As stated above, a number of program modules and data files may be stored in the system memory 604. While executing on the processing unit 602, the program modules 606 (e.g., machine learning training application 620) may perform processes including, but not limited to, the aspects, as described herein. Other program modules that may be used in accordance with aspects of the present disclosure, and in particular for training a machine learning model, may include training data processor 621, classification processor 622, training processor 623, or payload processor 624.

Furthermore, embodiments of the disclosure may be practiced in an electrical circuit comprising discrete electronic elements, packaged or integrated electronic chips containing logic gates, a circuit utilizing a microprocessor, or on a single chip containing electronic elements or microprocessors. For example, embodiments of the disclosure may be practiced via a system-on-a-chip (SOC) where each or many of the components illustrated in FIG. 6 may be integrated onto a single integrated circuit. Such an SOC device may include one or more processing units, graphics units, communications units, system virtualization units and various application functionality all of which are integrated (or “burned”) onto the chip substrate as a single integrated circuit. When operating via an SOC, the functionality, described herein, with respect to the capability of client to switch protocols may be operated via application-specific logic integrated with other components of the computing device 600 on the single integrated circuit (chip). Embodiments of the disclosure may also be practiced using other technologies capable of performing logical operations such as, for example, AND, OR, and NOT, including but not limited to mechanical, optical, fluidic, and quantum technologies. In addition, embodiments of the disclosure may be practiced within a general-purpose computer or in any other circuits or systems.

__Input data__.
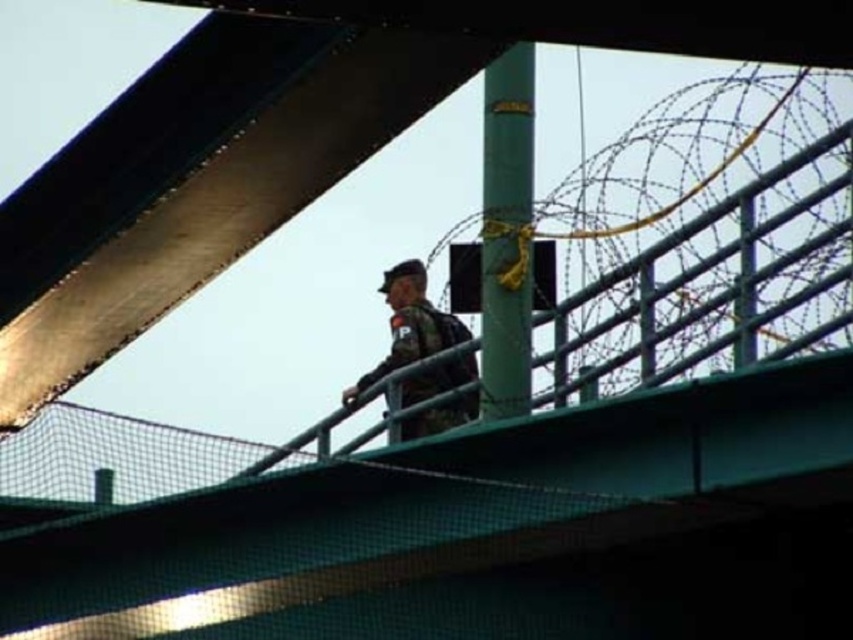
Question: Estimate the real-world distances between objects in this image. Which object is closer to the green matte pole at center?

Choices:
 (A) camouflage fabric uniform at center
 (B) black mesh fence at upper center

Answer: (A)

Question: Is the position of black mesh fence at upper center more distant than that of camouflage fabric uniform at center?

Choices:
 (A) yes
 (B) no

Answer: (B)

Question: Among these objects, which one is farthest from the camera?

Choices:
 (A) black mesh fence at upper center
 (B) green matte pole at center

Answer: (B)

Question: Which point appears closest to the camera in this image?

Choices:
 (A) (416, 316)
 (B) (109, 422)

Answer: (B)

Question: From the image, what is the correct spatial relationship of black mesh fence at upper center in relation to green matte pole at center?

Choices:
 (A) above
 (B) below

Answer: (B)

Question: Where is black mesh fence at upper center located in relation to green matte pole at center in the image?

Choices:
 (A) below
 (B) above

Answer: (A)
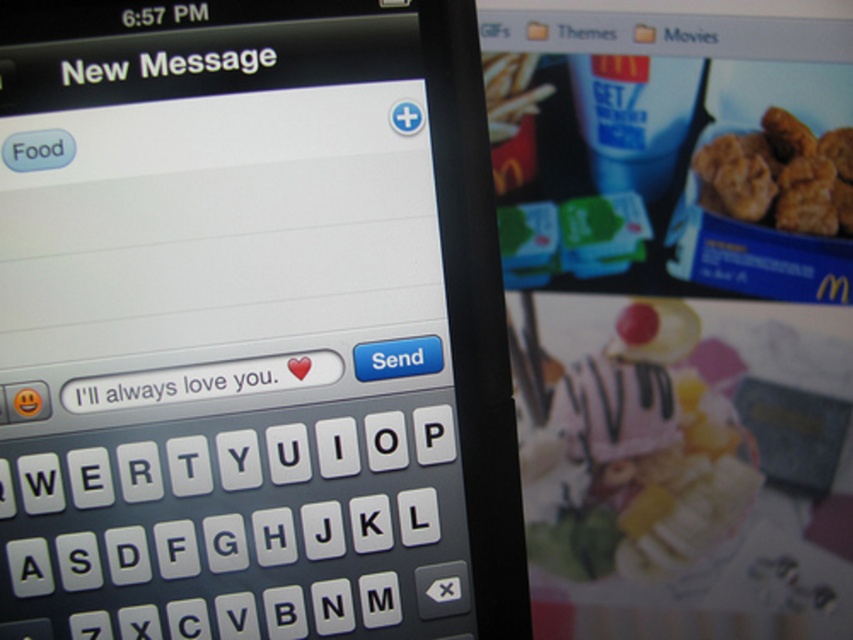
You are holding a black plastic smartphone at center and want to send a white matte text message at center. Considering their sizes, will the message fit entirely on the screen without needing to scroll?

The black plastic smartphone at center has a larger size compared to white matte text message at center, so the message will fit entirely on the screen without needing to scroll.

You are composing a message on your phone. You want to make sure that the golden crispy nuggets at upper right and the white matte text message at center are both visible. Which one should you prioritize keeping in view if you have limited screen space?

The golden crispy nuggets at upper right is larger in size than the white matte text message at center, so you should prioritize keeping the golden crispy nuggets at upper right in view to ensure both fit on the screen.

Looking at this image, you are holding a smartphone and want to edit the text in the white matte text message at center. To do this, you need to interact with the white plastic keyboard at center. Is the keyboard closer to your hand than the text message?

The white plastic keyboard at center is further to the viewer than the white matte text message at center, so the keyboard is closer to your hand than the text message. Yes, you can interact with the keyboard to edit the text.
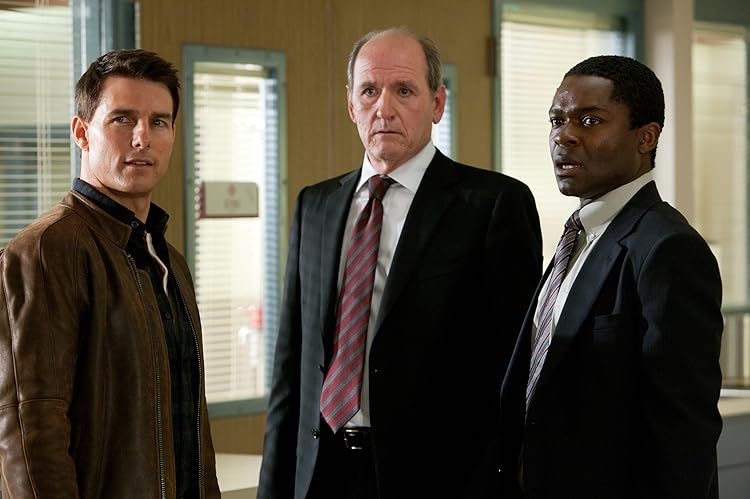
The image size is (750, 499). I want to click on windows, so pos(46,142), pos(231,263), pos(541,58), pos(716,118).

__List of tasks__.
a - Which technologies does the passage name as other technologies capable of performing logical operations on which embodiments may be practiced?
b - Which lines of the listing contain the string "should"? Pull out each one in full, matching case exactly.

__Responses for each task__.
a - mechanical, optical, fluidic, and quantum technologies

b -
You are composing a message on your phone. You want to make sure that the golden crispy nuggets at upper right and the white matte text message at center are both visible. Which one should you prioritize keeping in view if you have limited screen space?
The golden crispy nuggets at upper right is larger in size than the white matte text message at center, so you should prioritize keeping the golden crispy nuggets at upper right in view to ensure both fit on the screen.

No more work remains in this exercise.